## [AIM OF THE EXERCISE]
Please copy, exactly as they appear below, the lines from the one containing "ring mcp: (370, 601)" through the one containing "pinky tip: (1242, 547)".

## [LISTED ENTRIES]
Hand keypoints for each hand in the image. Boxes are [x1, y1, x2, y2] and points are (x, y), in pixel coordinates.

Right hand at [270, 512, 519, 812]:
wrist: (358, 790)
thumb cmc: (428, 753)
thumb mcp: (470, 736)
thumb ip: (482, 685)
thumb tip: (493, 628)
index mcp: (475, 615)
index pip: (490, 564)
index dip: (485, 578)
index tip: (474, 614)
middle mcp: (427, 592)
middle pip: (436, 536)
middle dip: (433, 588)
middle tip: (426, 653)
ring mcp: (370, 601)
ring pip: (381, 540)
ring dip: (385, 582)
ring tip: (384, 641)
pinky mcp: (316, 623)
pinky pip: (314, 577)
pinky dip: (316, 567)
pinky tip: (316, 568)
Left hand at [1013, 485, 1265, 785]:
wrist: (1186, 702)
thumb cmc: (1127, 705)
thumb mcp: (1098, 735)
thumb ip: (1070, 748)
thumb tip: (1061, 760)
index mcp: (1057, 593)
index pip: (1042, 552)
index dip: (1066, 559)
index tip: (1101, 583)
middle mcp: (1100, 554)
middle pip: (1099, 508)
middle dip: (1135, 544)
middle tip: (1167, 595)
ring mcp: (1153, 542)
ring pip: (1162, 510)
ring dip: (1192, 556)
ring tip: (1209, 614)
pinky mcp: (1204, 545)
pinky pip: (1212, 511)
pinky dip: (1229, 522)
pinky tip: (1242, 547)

==

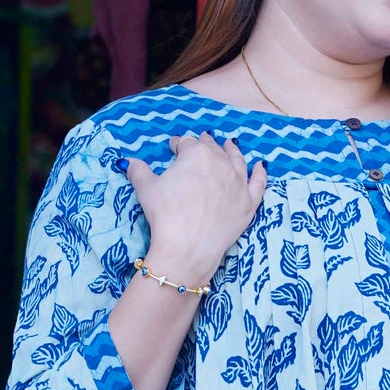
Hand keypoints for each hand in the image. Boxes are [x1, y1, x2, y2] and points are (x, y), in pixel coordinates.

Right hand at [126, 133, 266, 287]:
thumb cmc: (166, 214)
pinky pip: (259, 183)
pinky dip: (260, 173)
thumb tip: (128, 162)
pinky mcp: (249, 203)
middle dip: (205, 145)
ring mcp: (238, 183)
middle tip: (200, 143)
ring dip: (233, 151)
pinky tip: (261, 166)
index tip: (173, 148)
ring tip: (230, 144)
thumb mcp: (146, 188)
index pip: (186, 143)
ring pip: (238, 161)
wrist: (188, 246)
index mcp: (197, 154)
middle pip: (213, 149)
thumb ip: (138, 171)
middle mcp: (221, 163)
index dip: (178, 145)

## [REPLY TO THE EXERCISE]
ring mcp: (370, 601)
ring pip: (381, 540)
ring dip: (385, 582)
ring tip: (384, 641)
pinky mcp: (316, 623)
pinky pip: (314, 577)
pinky dip: (316, 567)
pinky tip: (316, 568)
Left hand at [1013, 485, 1265, 785]:
wrist: (1186, 702)
thumb cmc: (1127, 705)
thumb mcp: (1098, 735)
thumb ip: (1070, 748)
thumb tip: (1061, 760)
index mcp: (1057, 593)
index pip: (1042, 552)
index dip: (1066, 559)
index tip: (1101, 583)
middle mcp: (1100, 554)
middle pip: (1099, 508)
middle dip: (1135, 544)
middle tip: (1167, 595)
ring mcp: (1153, 542)
ring pip: (1162, 510)
ring dip: (1192, 556)
ring tip: (1209, 614)
pinky mcp: (1204, 545)
pinky pip: (1212, 511)
pinky dip: (1229, 522)
pinky tip: (1242, 547)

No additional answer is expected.